Tag 54: Donnerstag, 7. Mai 2020

Vorsicht – Rücksicht – Zuversicht

54 leiterIch bin nicht schwindelfrei. Leider. Als wir bauten, traute ich mich nicht über die Gräben um den Rohbau. Da stellte mein Schwiegervater eine Leiter neben die Dielen in die Baugrube hinein. Und siehe da: Es ging. Ich konnte sogar mit dem Schubkarren über die dünnen Bretter laufen. Die Leiter, die neben mir auftauchte, gab Sicherheit.

 

Solche Leitern brauchen wir, wenn wir uns auf den Weg machen wollen in ein Lebenshaus der Zukunft. Wir müssen Wege gehen über Gräben, die das Corona-Virus geschaffen hat. Wege zur Normalität. Zur bedächtigen, „neuen“ Normalität. Wir bewegen uns auf dünnen Brettern. Für manche kein Problem, für andere eine Zumutung.

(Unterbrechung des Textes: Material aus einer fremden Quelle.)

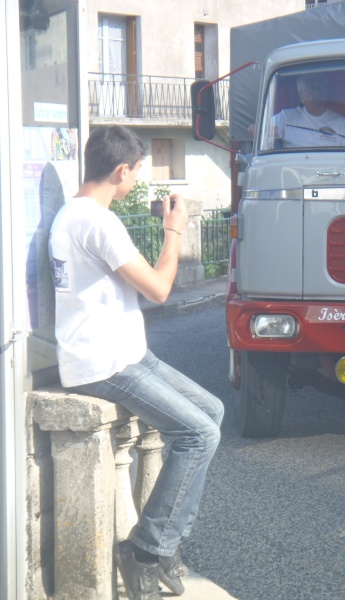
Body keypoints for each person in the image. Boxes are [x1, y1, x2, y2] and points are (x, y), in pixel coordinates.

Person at [48, 125, 224, 600]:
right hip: (105, 365)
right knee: (198, 434)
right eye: (136, 173)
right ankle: (146, 551)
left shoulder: (77, 215)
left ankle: (165, 545)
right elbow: (160, 289)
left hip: (128, 353)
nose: (135, 182)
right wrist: (173, 231)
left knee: (213, 412)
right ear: (121, 170)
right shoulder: (97, 222)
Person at [269, 73, 345, 148]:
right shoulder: (286, 117)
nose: (317, 92)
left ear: (326, 92)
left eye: (320, 88)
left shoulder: (341, 123)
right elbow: (262, 132)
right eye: (312, 88)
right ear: (302, 96)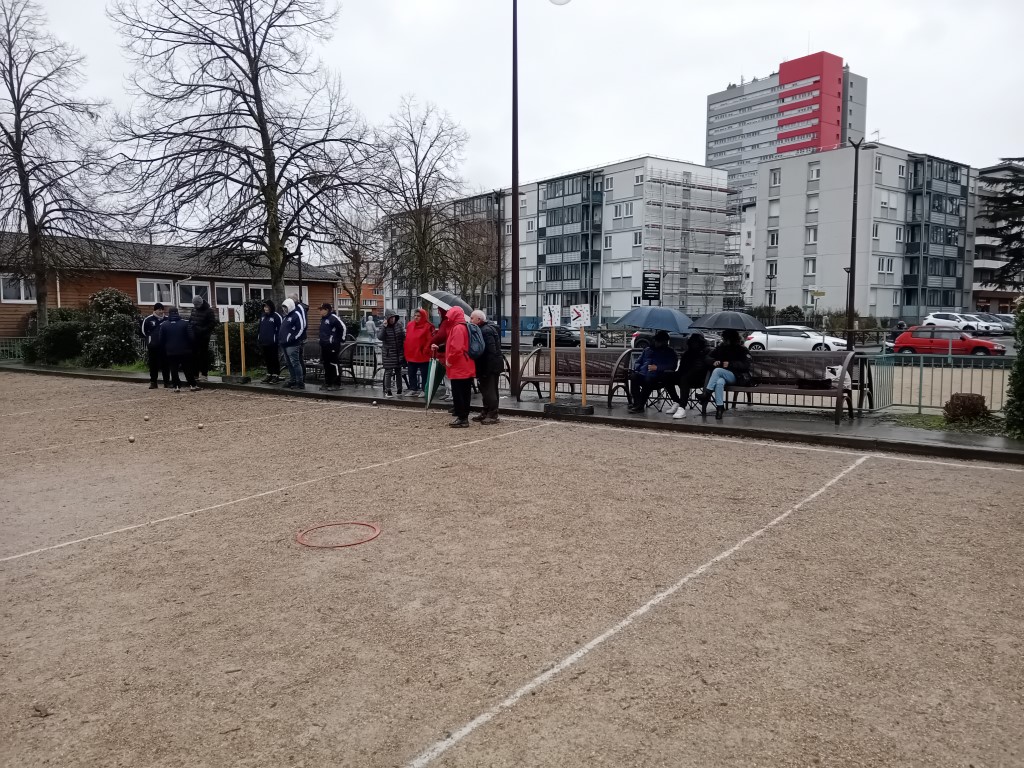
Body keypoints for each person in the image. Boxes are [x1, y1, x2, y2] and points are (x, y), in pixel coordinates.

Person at [698, 328, 752, 420]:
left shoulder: (742, 349)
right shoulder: (720, 348)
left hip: (737, 377)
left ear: (731, 339)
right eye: (723, 339)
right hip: (722, 376)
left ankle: (706, 394)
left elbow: (746, 365)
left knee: (717, 371)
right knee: (719, 382)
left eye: (725, 339)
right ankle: (720, 408)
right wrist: (713, 362)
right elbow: (707, 358)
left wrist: (731, 364)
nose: (723, 341)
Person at [433, 306, 474, 427]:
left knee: (459, 392)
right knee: (465, 392)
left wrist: (449, 360)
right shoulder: (463, 326)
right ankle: (463, 415)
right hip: (465, 365)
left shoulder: (457, 328)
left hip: (459, 366)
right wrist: (440, 347)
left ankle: (462, 417)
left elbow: (456, 348)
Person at [627, 330, 678, 414]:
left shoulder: (670, 352)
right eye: (657, 341)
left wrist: (657, 367)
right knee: (633, 377)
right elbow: (638, 362)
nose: (657, 343)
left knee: (648, 380)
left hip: (658, 376)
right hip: (643, 373)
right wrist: (638, 368)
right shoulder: (647, 350)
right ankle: (637, 402)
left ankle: (640, 405)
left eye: (660, 341)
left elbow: (672, 366)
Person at [471, 310, 503, 424]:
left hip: (489, 365)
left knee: (490, 390)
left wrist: (486, 367)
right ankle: (487, 411)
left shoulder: (485, 331)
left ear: (478, 320)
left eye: (472, 318)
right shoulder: (485, 329)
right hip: (488, 364)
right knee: (485, 390)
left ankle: (493, 413)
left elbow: (491, 351)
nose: (470, 320)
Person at [160, 307, 200, 392]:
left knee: (173, 369)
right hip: (185, 350)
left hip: (171, 350)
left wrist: (165, 348)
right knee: (187, 368)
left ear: (169, 313)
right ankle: (192, 385)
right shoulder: (185, 324)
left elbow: (161, 339)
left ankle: (176, 386)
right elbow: (191, 337)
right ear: (177, 313)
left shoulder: (164, 325)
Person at [671, 332, 710, 420]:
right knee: (667, 376)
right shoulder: (687, 353)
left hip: (700, 379)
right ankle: (676, 401)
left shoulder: (705, 352)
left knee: (684, 379)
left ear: (700, 343)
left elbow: (700, 368)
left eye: (696, 342)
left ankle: (682, 407)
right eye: (692, 342)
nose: (694, 344)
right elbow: (681, 368)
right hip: (685, 375)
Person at [403, 307, 434, 397]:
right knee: (411, 373)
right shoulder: (410, 325)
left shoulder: (428, 326)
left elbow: (429, 340)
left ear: (423, 317)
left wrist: (425, 350)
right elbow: (407, 338)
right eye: (415, 315)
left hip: (422, 355)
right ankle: (413, 388)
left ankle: (424, 389)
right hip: (411, 354)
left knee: (424, 374)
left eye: (418, 316)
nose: (416, 317)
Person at [376, 309, 405, 397]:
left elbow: (403, 336)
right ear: (387, 318)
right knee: (388, 371)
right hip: (388, 353)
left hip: (398, 352)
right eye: (390, 318)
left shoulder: (398, 325)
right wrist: (384, 327)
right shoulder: (383, 326)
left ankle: (399, 389)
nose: (392, 320)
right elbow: (380, 337)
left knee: (398, 371)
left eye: (393, 318)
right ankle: (388, 390)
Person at [278, 298, 305, 389]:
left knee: (295, 363)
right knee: (289, 363)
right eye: (283, 307)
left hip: (293, 344)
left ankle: (299, 382)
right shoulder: (285, 316)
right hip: (284, 343)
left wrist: (293, 338)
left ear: (290, 306)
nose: (284, 309)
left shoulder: (296, 315)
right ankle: (292, 380)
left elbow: (301, 328)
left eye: (286, 307)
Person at [318, 303, 347, 391]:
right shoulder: (323, 319)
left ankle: (336, 383)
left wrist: (341, 339)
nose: (320, 311)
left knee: (333, 363)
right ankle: (328, 382)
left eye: (321, 309)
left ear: (326, 310)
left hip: (333, 345)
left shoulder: (333, 318)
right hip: (324, 345)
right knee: (326, 364)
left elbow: (343, 327)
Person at [140, 302, 169, 389]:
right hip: (153, 346)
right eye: (159, 309)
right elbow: (143, 331)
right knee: (153, 364)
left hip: (164, 346)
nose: (161, 311)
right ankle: (153, 382)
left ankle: (166, 382)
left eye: (162, 309)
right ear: (155, 310)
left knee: (166, 364)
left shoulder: (167, 319)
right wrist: (149, 339)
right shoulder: (148, 319)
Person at [430, 307, 453, 401]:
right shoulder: (449, 322)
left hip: (444, 350)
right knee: (447, 374)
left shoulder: (445, 322)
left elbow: (441, 335)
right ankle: (448, 392)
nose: (438, 313)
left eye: (439, 311)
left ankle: (450, 392)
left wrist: (433, 338)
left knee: (447, 374)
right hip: (445, 349)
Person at [257, 300, 282, 384]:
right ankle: (269, 374)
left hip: (273, 342)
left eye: (267, 307)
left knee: (274, 359)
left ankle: (276, 375)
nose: (265, 308)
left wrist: (278, 340)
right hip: (264, 342)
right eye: (264, 307)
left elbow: (280, 329)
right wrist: (259, 338)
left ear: (271, 307)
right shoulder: (262, 316)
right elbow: (259, 328)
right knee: (267, 359)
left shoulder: (276, 316)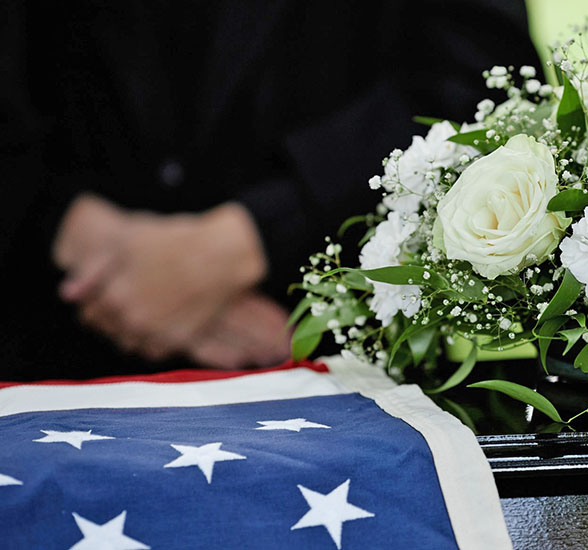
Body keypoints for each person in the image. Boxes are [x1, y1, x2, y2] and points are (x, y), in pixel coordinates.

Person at [0, 1, 541, 380]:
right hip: (44, 339)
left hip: (325, 351)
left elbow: (483, 88)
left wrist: (243, 241)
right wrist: (68, 226)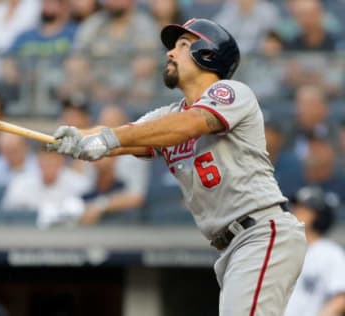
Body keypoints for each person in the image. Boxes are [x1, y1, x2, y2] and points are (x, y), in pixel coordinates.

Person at [48, 18, 307, 315]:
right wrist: (75, 137)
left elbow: (189, 124)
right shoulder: (169, 115)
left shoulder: (232, 92)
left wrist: (108, 139)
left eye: (183, 45)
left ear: (208, 54)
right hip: (233, 244)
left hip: (260, 232)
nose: (170, 53)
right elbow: (125, 135)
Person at [284, 186, 345, 316]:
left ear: (319, 216)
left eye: (304, 209)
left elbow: (340, 298)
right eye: (296, 207)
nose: (295, 212)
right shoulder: (281, 249)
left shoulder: (331, 253)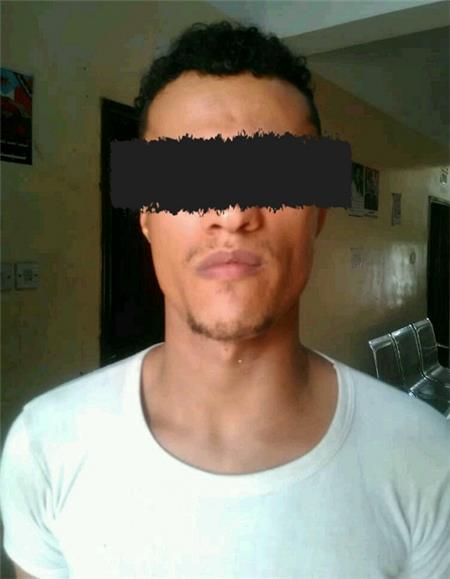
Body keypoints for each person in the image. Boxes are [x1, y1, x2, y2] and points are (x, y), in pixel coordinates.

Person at [1, 20, 449, 579]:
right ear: (146, 214)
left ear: (318, 212)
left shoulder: (426, 459)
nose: (233, 213)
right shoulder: (46, 447)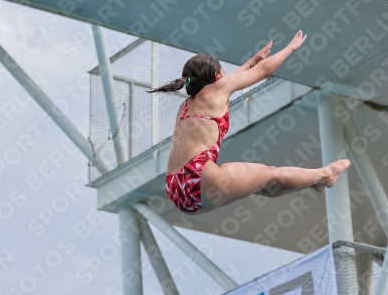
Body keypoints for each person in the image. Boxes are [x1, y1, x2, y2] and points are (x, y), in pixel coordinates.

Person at [148, 30, 351, 215]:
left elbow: (230, 81)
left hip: (176, 189)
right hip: (199, 176)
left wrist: (249, 63)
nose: (228, 78)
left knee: (265, 183)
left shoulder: (184, 107)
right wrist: (290, 48)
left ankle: (316, 181)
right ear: (217, 77)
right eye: (224, 74)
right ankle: (324, 175)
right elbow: (264, 72)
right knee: (270, 174)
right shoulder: (217, 91)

Welche Leitern gibt es? Eine Leiter heißt Vorsicht. Vorausschauendes Handeln, nicht zu verwechseln mit Ängstlichkeit. Selbstschutz. Eine weitere Leiter heißt Rücksicht. Auf die Mitmenschen achten. Deren Bedenken wahrnehmen und respektieren.

Vorsicht und Rücksicht sind gute Geländer für den Weg, der vor uns liegt. Aber lieber möchte ich von Leitern sprechen. Nicht nur in Erinnerung an meinen Schwiegervater. Denn Leitern verbinden in der Bibel Himmel und Erde. Zumindest bei Jakob war es so (Gen 28). Und sein Traum von einer Himmelsleiter ist ein Menschheitstraum. Vorsicht und Rücksicht lenken unseren Blick nach oben. Und sind Botschaften von oben.

Gott, wir brauchen Vorsicht ohne Angst. Wir wollen Rücksicht üben, die unsere Gemeinschaft erhält. Schenke uns Einsicht und Weitsicht für die Wege, die vor uns liegen. Vor allem aber: Gib‘ uns Zuversicht, dass es gute Wege sind. Amen.